# Given passage start

September 30, 2023

The C code

The code is very short, and is pasted here as is:

#include <stdlib.h>
#include <stdio.h>
#include <err.h>
#include <string.h>

#define INITIAL_SIZE 256

typedef struct DynamicArray {
  // pointer to a pointer, so that I can free it!
  void** items;
  int len;
  int capacity;
  size_t item_size;
} DynamicArray;


DynamicArray* init_darray() {
  void* items = malloc(sizeof(void*) * INITIAL_SIZE);
  if (items == NULL) {
    err(EXIT_FAILURE, "DynamicArray->items initialisation");
  }
  DynamicArray* array = (DynamicArray*) malloc(sizeof(DynamicArray));
  if (array == NULL) {
    err(EXIT_FAILURE, "DynamicArray initialisation");
  }
  array->items = items;
  array->len = 0;
  array->capacity = INITIAL_SIZE;
  return array;
};


void insert_darray(DynamicArray* darray, void* item) {
  if ((darray->len + 1) >= darray->capacity) {
    int current_capacity = darray->capacity;
    int new_capacity = current_capacity * 2;
    void* tmp;
    tmp = realloc(darray->items, sizeof(void*) * new_capacity);
    if (tmp == NULL) {
      err(EXIT_FAILURE, "DynamicArray item insertion");
    }
    darray->items = tmp;
    darray->capacity = new_capacity;
  }
  darray->items[darray->len] = item;
  darray->len += 1;
};


void free_darray(DynamicArray* darray) {
  if (darray == NULL) {
    return;
  }
  for (int i = 0; i < darray->len; i++) {
    free(darray->items[i]);
  }
  free(darray->items);
  free(darray);
};

In order to initialise an array of one's, we can do the following:

// insert 1,000 ints with value `1` in the array.

# Given passage end
# Supplied data start

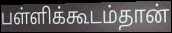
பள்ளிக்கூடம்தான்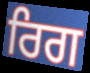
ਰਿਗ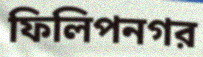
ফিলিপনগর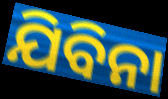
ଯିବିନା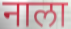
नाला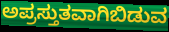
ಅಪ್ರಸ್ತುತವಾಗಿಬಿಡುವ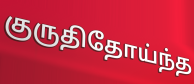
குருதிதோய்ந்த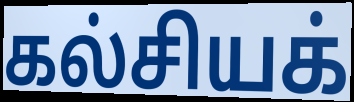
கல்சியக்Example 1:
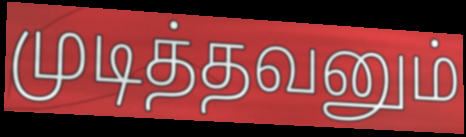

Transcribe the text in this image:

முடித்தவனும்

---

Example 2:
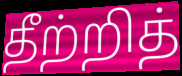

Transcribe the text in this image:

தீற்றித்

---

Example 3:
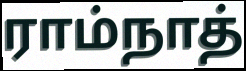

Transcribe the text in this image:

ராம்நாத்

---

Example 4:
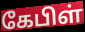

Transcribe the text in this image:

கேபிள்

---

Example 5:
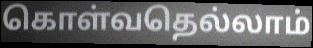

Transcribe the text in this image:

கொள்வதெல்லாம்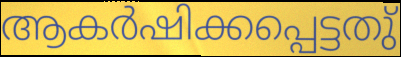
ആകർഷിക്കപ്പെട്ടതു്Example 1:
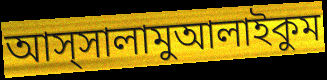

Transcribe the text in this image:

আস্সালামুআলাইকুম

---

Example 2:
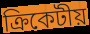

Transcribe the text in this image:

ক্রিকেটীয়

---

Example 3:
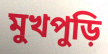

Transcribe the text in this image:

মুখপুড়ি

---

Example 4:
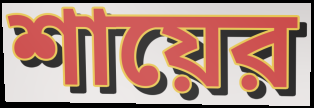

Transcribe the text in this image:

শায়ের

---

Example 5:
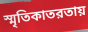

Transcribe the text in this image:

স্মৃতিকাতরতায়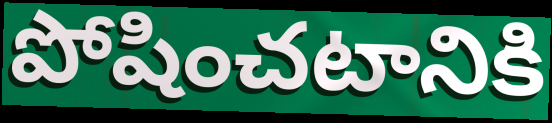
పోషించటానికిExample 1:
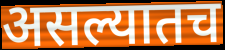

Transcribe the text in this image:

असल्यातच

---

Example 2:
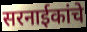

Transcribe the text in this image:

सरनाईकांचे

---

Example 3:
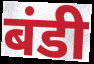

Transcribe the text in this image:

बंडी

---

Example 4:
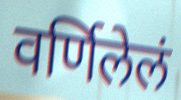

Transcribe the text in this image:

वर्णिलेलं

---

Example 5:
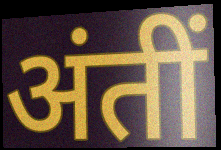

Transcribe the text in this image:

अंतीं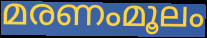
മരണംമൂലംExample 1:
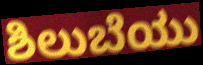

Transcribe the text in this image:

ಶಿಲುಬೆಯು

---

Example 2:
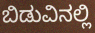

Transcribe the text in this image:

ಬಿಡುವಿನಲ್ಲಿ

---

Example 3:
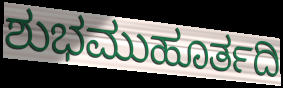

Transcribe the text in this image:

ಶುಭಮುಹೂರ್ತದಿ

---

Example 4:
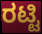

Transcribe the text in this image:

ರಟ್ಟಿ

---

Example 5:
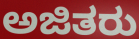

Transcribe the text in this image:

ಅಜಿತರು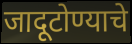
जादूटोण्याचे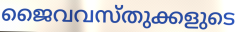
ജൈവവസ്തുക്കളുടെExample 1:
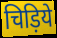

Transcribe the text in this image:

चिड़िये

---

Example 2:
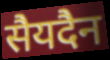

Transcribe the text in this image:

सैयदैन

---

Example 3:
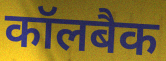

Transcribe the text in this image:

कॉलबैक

# Supplied data end

### Task list:
**a)** Return the portion of the dynamic array page starting with "void free_darray(DynamicArray* darray)" and going on through "in the array.", copied word for word.
**b)** On the dynamic array page, by what factor does insert_darray multiply the capacity when the array needs to grow?
**c)** Write what comes next on the dynamic array page, picking up right after its final line.
None of the rows is needed here.

### Answer set:
**a)**
void free_darray(DynamicArray* darray) {
  if (darray == NULL) {
    return;
  }
  for (int i = 0; i < darray->len; i++) {
    free(darray->items[i]);
  }
  free(darray->items);
  free(darray);
};

In order to initialise an array of one's, we can do the following:

// insert 1,000 ints with value `1` in the array.

**b)** By 2.

**c)**
for (int i = 0; i < 1000000000; i++) {
  int* item = (int*) malloc(sizeof(int));
  *item = 1;
  insert_darray(int_array, item);
}
free_darray(int_array);

The equivalent Python code

Python is bolted-on with many syntax sugary things:

int_array = [1 for i in range(1_000_000_000)]

The performance comparison

I've just fired a very cheeky test to compute an array of a billion integers:

time python array.py
>> 18.01s user 1.06s system 99% cpu 19.167 total

We only care about the user time, because that's the time the actual CPU spent running the script. Now the C code:

time ./a.out
>>> 4.04s user 2.96s system 99% cpu 7.042 total

To be honest, this doesn't look like a huge difference for an array of a billion elements in a test like this. But we think about economy of scale, this compounds a lot.

What about an array of user-defined types?

We were using int objects. This can be a bit of a cheat, specially because Python can have many optimisations in place for pure int objects.

Let's create a class and see how it performs instead:

class MySweetClass:
    field_a: int
    field_b: int
    field_c: int

    def __init__(self, a, b, c):
        self.field_a = a
        self.field_b = b
        self.field_c = c

int_array = [MySweetClass(1,1,1) for i in range(10_000_000)]

Note: I had to change the range to 10 million, because anything more than that blew up my laptop.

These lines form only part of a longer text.